At 4:27 PM +0530 3/25/09, Prabhat Hegde wrote:
Hi,
In case we do QOS re-ordering (caused due to shaping & queueing) for traffic classes after encryption, the encrypted pkts get re-ordered thus changing the order of sequence numbers. At the receiving end, such out-of-order pkts are droped by IPsec since they do not fall under the anit-replay window range. Is there any proposed solution/draft which caters to this problem?
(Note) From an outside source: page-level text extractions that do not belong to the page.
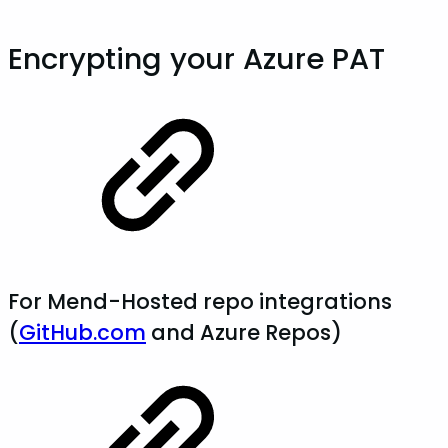
Encrypting your Azure PAT
For Mend-Hosted repo integrations
(
GitHub.com
and Azure Repos)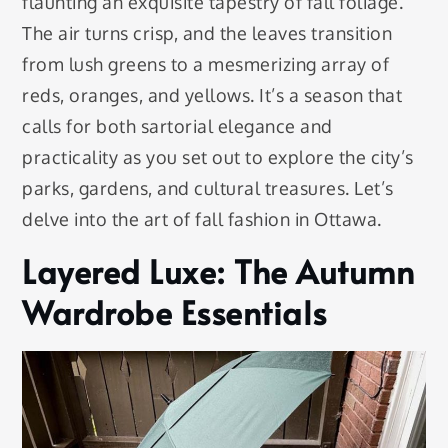
flaunting an exquisite tapestry of fall foliage.
The air turns crisp, and the leaves transition
from lush greens to a mesmerizing array of
reds, oranges, and yellows. It’s a season that
calls for both sartorial elegance and
practicality as you set out to explore the city’s
parks, gardens, and cultural treasures. Let’s
delve into the art of fall fashion in Ottawa.
Layered Luxe: The Autumn
Wardrobe Essentials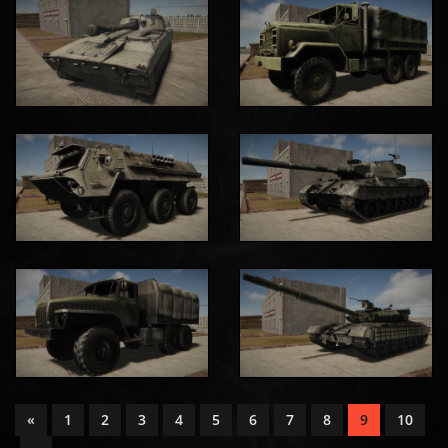
«
1
2
3
4
5
6
7
8
9
10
If yes, it would be great if someone can point me to it.

--
With regards,
Prabhat



I agree with Frances's reply; we made explicit provisions for this in 4301:

If different classes of traffic (distinguished by Differentiated
   Services Code Point (DSCP) bits [NiBlBaBL98], [Gro02]) are sent on
   the same SA, and if the receiver is employing the optional
   anti-replay feature available in both AH and ESP, this could result
   in inappropriate discarding of lower priority packets due to the
   windowing mechanism used by this feature.  Therefore, a sender SHOULD
   put traffic of different classes, but with the same selector values,
   on different SAs to support Quality of Service (QoS) appropriately.
   To permit this, the IPsec implementation MUST permit establishment
   and maintenance of multiple SAs between a given sender and receiver,

   with the same selectors.  Distribution of traffic among these
   parallel SAs to support QoS is locally determined by the sender and
   is not negotiated by IKE.  The receiver MUST process the packets from
   the different SAs without prejudice.  These requirements apply to
   both transport and tunnel mode SAs.  In the case of tunnel mode SAs,
   the DSCP values in question appear in the inner IP header.  In
   transport mode, the DSCP value might change en route, but this should
   not cause problems with respect to IPsec processing since the value
   is not employed for SA selection and MUST NOT be checked as part of
   SA/packet validation.  However, if significant re-ordering of packets
   occurs in an SA, e.g., as a result of changes to DSCP values en
   route, this may trigger packet discarding by a receiver due to
   application of the anti-replay mechanism.